L’UE prévoit le 19e paquet de sanctions pour fin 2026
Ces tensions se sont traduites par l’épisode du blocage du 18ᵉ paquet de sanctions, lorsque Fico avait initialement opposé son veto afin de défendre les secteurs économiques de la Slovaquie qui restent liés aux hydrocarbures russes. Ce n’est qu’après avoir obtenu de la part de la Commission européenne “des garanties” concernant la continuité de l’approvisionnement énergétique et des compensations financières qu’il a finalement levé son opposition, permettant au paquet d’être adopté. La Hongrie avait soutenu cette posture et continue de s’affirmer comme l’un des plus fervents opposants à toute rupture sèche avec Moscou.
À ces divergences internes se sont ajoutées les pressions venues de Washington, et plus particulièrement de Donald Trump, revenu à la présidence américaine. Celui-ci a intensifié ses critiques envers Bruxelles, accusant l’Union de financer indirectement la machine de guerre russe par ses importations de gaz et de pétrole, tout en exigeant que les Européens accélèrent leur rupture énergétique avec la Russie. Cette pression politique a contribué à durcir la position de Bruxelles, qui a ainsi décidé d’avancer à fin 2026 l’entrée en vigueur de son 19ᵉ paquet de sanctions, qui prévoit l’élimination complète des importations de gaz naturel liquéfié (GNL) russe, en dépit des négociations de certains États membres de vouloir retarder cette échéance à 2028.
« Notre objectif est d’accélérer l’élimination progressive du gaz naturel liquéfié russe d’ici au 1er janvier 2027″, a annoncé vendredi 19 septembre la cheffe de la diplomatie européenne Kaja Kallas. « Si vous laissez la Russie mener une guerre et tentez d’esquiver nos sanctions, vous en subirez les conséquences », a-t-elle ajouté sur un post X.

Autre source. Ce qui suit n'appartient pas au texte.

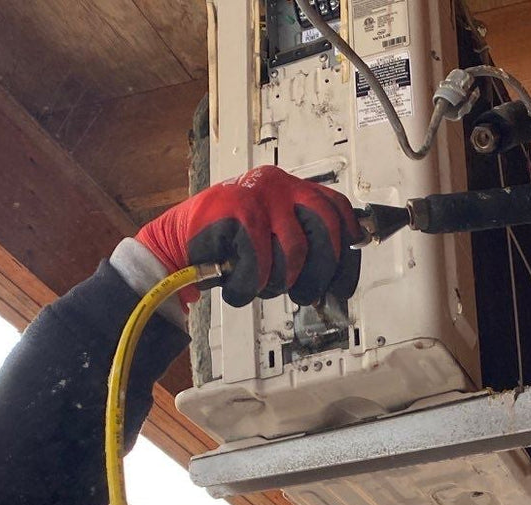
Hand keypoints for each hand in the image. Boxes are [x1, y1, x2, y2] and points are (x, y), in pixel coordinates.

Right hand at [137, 167, 361, 307]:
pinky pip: (259, 263)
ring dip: (279, 283)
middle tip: (307, 293)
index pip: (336, 207)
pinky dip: (250, 285)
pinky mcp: (234, 212)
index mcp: (292, 188)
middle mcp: (278, 185)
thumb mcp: (274, 237)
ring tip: (261, 286)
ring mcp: (257, 197)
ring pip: (294, 254)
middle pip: (326, 230)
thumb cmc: (230, 245)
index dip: (350, 238)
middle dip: (321, 272)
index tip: (352, 259)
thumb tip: (340, 273)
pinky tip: (239, 286)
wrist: (178, 243)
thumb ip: (305, 242)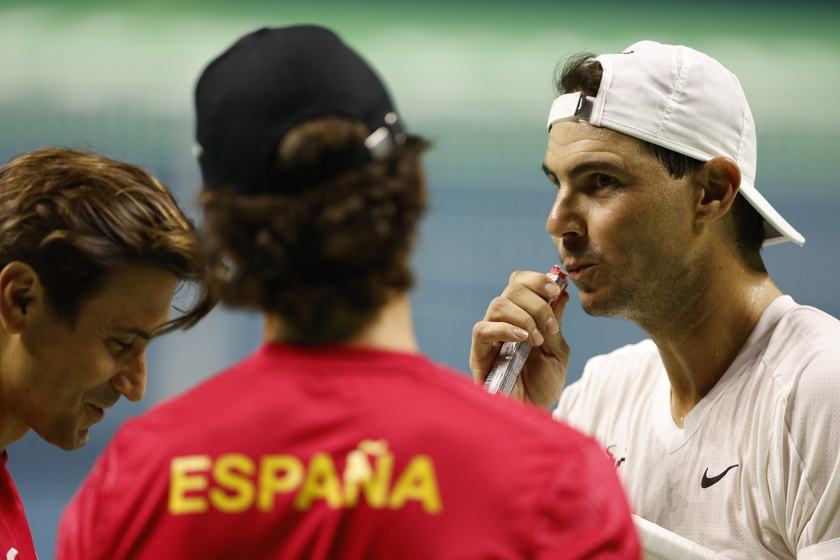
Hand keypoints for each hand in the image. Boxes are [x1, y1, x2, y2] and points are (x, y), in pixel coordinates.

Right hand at [470, 270, 570, 408]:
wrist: (533, 414)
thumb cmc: (543, 386)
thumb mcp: (557, 352)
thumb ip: (555, 324)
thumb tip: (561, 293)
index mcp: (522, 317)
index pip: (520, 284)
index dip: (536, 280)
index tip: (556, 289)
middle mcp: (503, 323)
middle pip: (511, 289)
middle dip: (536, 302)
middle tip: (549, 326)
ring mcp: (490, 337)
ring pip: (498, 304)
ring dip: (524, 317)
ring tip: (537, 339)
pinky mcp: (478, 354)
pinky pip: (482, 330)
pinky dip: (505, 328)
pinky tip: (523, 339)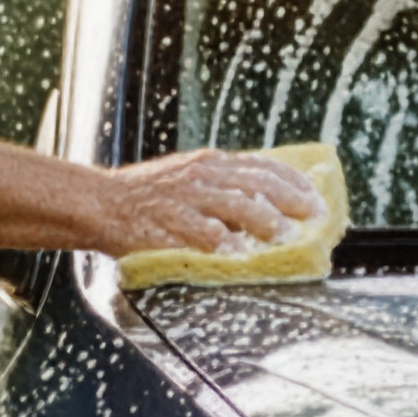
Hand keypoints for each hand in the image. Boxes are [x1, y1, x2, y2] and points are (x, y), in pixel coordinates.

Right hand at [94, 146, 323, 259]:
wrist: (100, 202)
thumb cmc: (146, 197)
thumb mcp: (187, 179)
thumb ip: (222, 188)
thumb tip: (267, 206)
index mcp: (210, 163)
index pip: (263, 166)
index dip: (294, 182)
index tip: (317, 198)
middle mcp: (202, 176)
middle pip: (258, 184)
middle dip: (291, 201)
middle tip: (314, 218)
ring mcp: (186, 199)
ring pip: (236, 205)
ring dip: (266, 221)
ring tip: (286, 237)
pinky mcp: (168, 222)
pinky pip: (203, 233)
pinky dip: (225, 243)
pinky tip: (241, 253)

Si son commentaire vise essentiellement la Chine, l’UE maintient aussi la pression sur ses États membres, à savoir la Hongrie ou la Slovaquie, qui envisagent d’opposer à ce projet de sanctions, qui doit être approuvé à l’unanimité. Mais mercredi, Bratislava a rejeté ces pressions.
Bratislava dénonce une “hypocrisie”
“Nous n’avons pas d’autres options qui soient à la fois durables et financièrement supportables”, a expliqué à Reuters le ministre slovaque des Affaires étrangères, Juraj Blanar. “Diversifier demande du temps. C’est pourquoi nous appelons à un peu d’empathie”, a-t-il ajouté. Il affirme que son pays risquerait de perdre jusqu’à 10 milliards d’euros en rompant certains contrats courants jusqu’en 2034.
Tout en suggérant des exemptions ou des compensations de la part de Bruxelles, il a critiqué “l’hypocrisie” de certains pays membres de l’UE, citant la France, l’Espagne ou encore les Pays-Bas. Si la part du gaz russe dans les importations de gaz de l’Union européenne est passée de 45 % en 2021 à 13 % aujourd’hui, la Russie occupe toujours une place centrale avec 20 % des importations de GNL de l’UE en 2024, soit 20 milliards de mètres cubes sur la centaine de milliards importés. “L’image est un peu plus nuancée que le simple noir et blanc”, fait remarquer Juraj Blanar.
Le ministre slovaque des AE, qui rejettent l’idée selon laquelle son pays et Budapest seraient les “brebis galeuses” de l’UE en raison de leurs liens avec Moscou, se montre d’autant plus opposé au 19e paquet de sanctions que celles-ci n’ont pas réussi à changer le cours de la guerre. Aucune solution militaire n’est possible selon lui, rappelant la nécessité de dialoguer avec la Russie, comme Donald Trump fait. “Toute modification forcée des frontières reconnues internationalement est inacceptable pour la Slovaquie. Nous disons depuis le début que cette guerre n’a pas de solution militaire. Il faut avancer par la diplomatie”, a-t-il insisté.